The Russians have been "deeply involved" in Iran since WW II. Iran was a heartbeat away from being on the other side of Iron Curtain during the early days of the Cold War.

"Of course, Stratfor has been wrong before; they do seem to have excellent Russian sources, though, and if this came from them, then it might be credible."

Russian sources are probably the least trustworthy, on this issue. They have a dog in the fight, and they are in direct opposition to the US on this issue. They are promoting what they want, not what they believe to be true.

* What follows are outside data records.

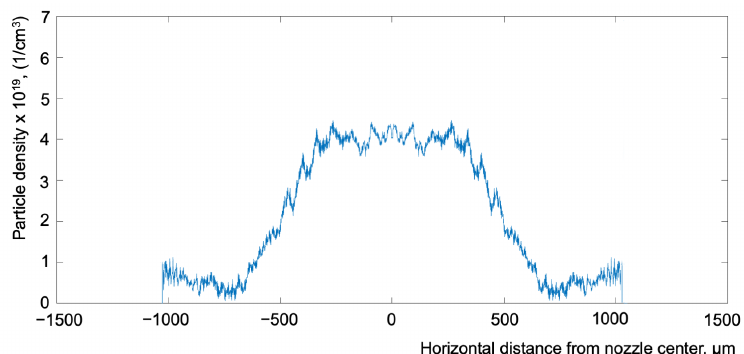
Figure 13. Horizontal distribution of the particle density at 27.1 bar and 500 µ m above the nozzle edge, 32 ms after valve opening [38].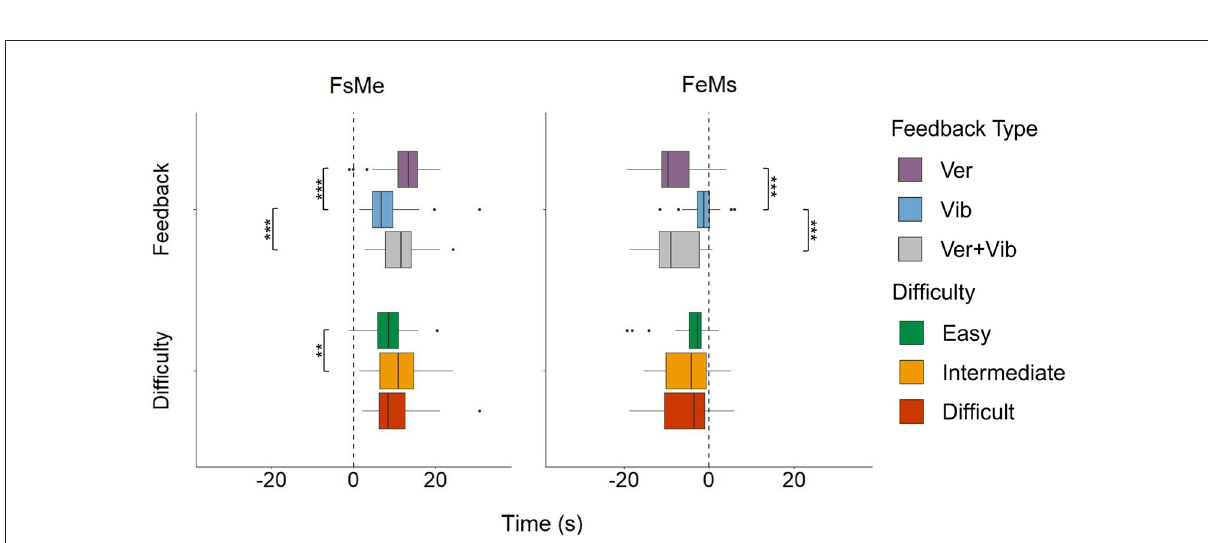
FIGURE7 FsMe and FeMs by feedback type and pose difficulty level. “**” and “***” indicates statistically significant pairwise comparisons for which p < 0.01 and p < 0.001,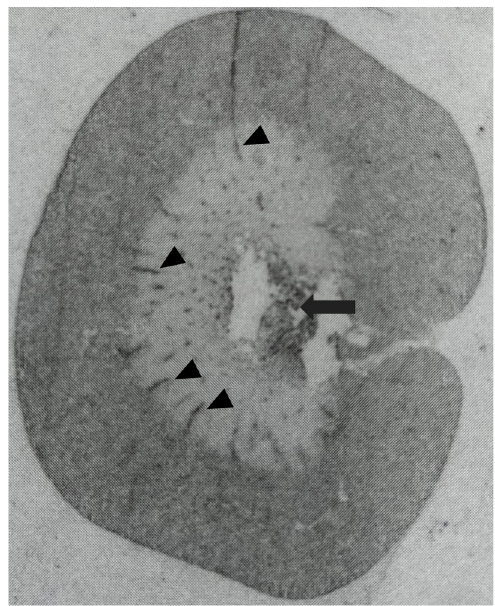
Figure 1. In situ ‐ autoradiography showing distribution of radiolabeled insulin binding sites in the kidney of a normal Wistar ‐ Kyoto rat. Insulin binding was greater in the renal cortex, where it was comparable in tubules and glomeruli that could not be distinguished from the surrounding tissue. In the renal medulla, radioligand binding was detected primarily in longitudinal structures crossing the outer portion, presumably corresponding to interlobar vessels (black arrowheads), and the inner portion, presumably corresponding to hilar fat (black arrow).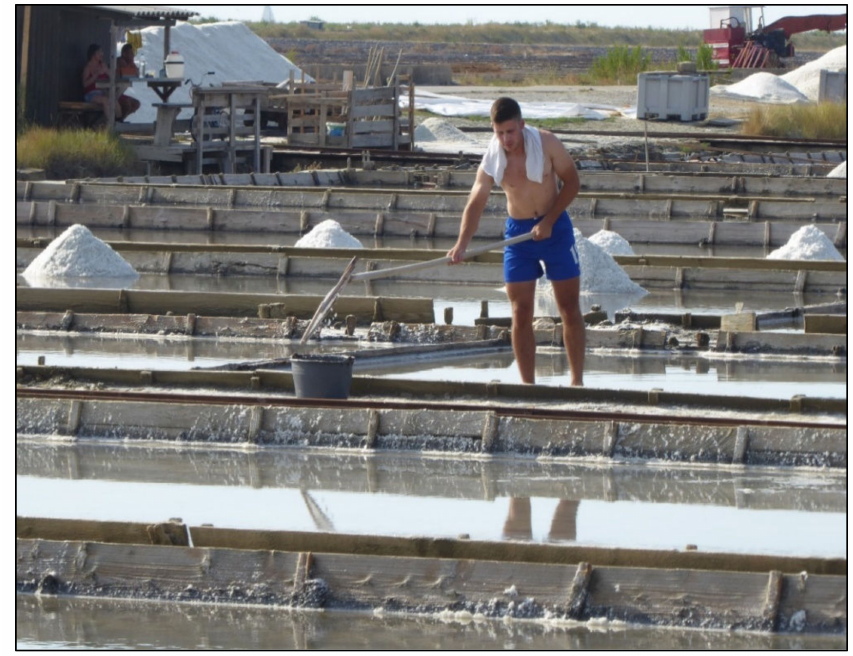
Figure 8. Salt worker harvesting salt in Lera, according to methods used in the salinas of the Adriatic basin in the 15th century onwards. Own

I think this game is going to come to an end, one way or the other, by the middle of next year. The US in the process of dis-entangling itself from Iraq and should have more options by then. Anybody want to take the bet?

programmer craig said...

BTW, Raja:

"Khatami made during his visit was that we should not be surprised if we caught the Iranian and American governments talking about resolving certain crucial issues."

"I'm not too sure how difficult it was for Hizballah's leadership to swallow that little slip of the tongue (if indeed, that is what it was)."

That wasn't a slip of the tongue. That was Khatami telling his friends and allies that they shouldn't be alarmed by the appearance of Iran negotiating with the US, because the "talks" are meaningless. People talk out of both sides of their mouths in Lebanon too, don't they?